Extracted data entries
━━━━

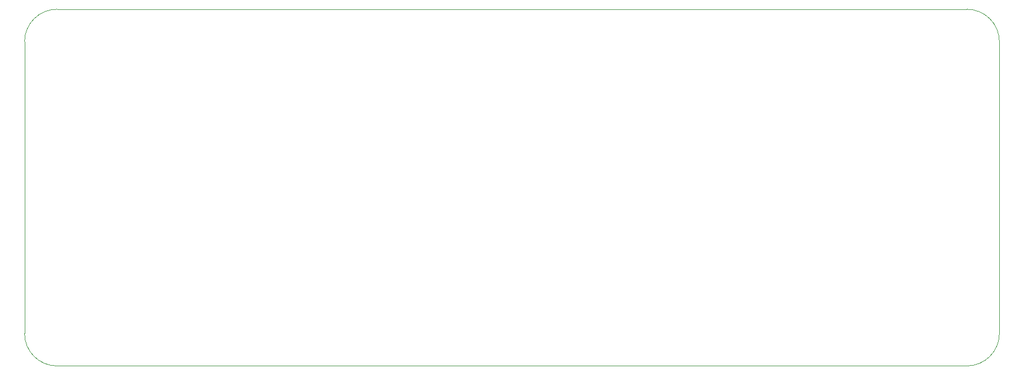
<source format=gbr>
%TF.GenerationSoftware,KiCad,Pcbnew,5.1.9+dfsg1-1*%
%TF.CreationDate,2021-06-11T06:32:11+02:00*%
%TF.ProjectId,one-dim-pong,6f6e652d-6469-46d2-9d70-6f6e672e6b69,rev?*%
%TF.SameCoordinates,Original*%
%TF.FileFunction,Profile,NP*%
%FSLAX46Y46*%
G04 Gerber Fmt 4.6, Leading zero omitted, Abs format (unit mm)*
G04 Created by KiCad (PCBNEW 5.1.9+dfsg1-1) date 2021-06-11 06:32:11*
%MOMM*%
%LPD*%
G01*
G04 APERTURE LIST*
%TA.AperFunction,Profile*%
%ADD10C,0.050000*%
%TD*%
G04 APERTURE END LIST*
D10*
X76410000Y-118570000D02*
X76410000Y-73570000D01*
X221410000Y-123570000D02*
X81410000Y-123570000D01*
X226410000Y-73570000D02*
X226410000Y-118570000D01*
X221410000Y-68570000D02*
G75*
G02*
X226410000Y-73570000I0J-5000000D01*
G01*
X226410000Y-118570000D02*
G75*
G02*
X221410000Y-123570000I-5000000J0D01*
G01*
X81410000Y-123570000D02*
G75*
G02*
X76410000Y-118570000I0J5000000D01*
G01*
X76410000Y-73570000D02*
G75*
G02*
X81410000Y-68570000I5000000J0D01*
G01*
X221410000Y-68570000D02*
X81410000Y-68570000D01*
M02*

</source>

━━━━

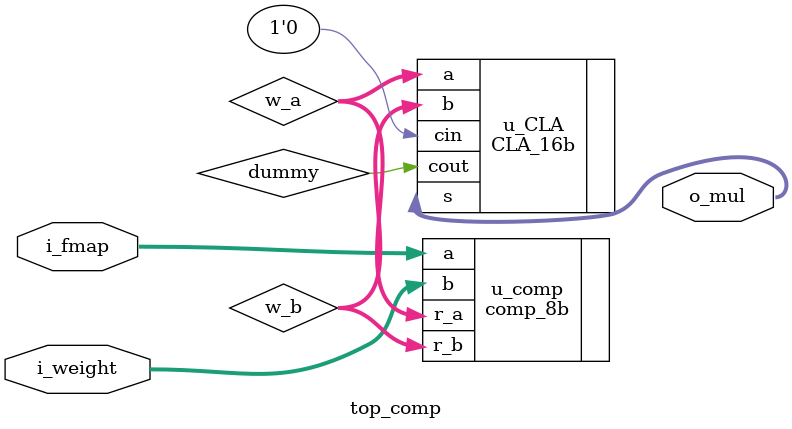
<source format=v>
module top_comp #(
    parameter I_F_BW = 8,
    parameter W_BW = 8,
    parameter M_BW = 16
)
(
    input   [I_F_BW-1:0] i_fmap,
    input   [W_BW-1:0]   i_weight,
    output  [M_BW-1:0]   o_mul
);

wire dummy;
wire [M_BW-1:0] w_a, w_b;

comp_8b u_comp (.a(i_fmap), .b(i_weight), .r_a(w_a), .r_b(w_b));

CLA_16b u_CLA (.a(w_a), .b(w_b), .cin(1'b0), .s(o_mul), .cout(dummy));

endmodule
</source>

━━━━

Find every line of the data that includes the string "source". Copy each of those lines.

<source format=gbr>
</source>
<source format=v>
</source>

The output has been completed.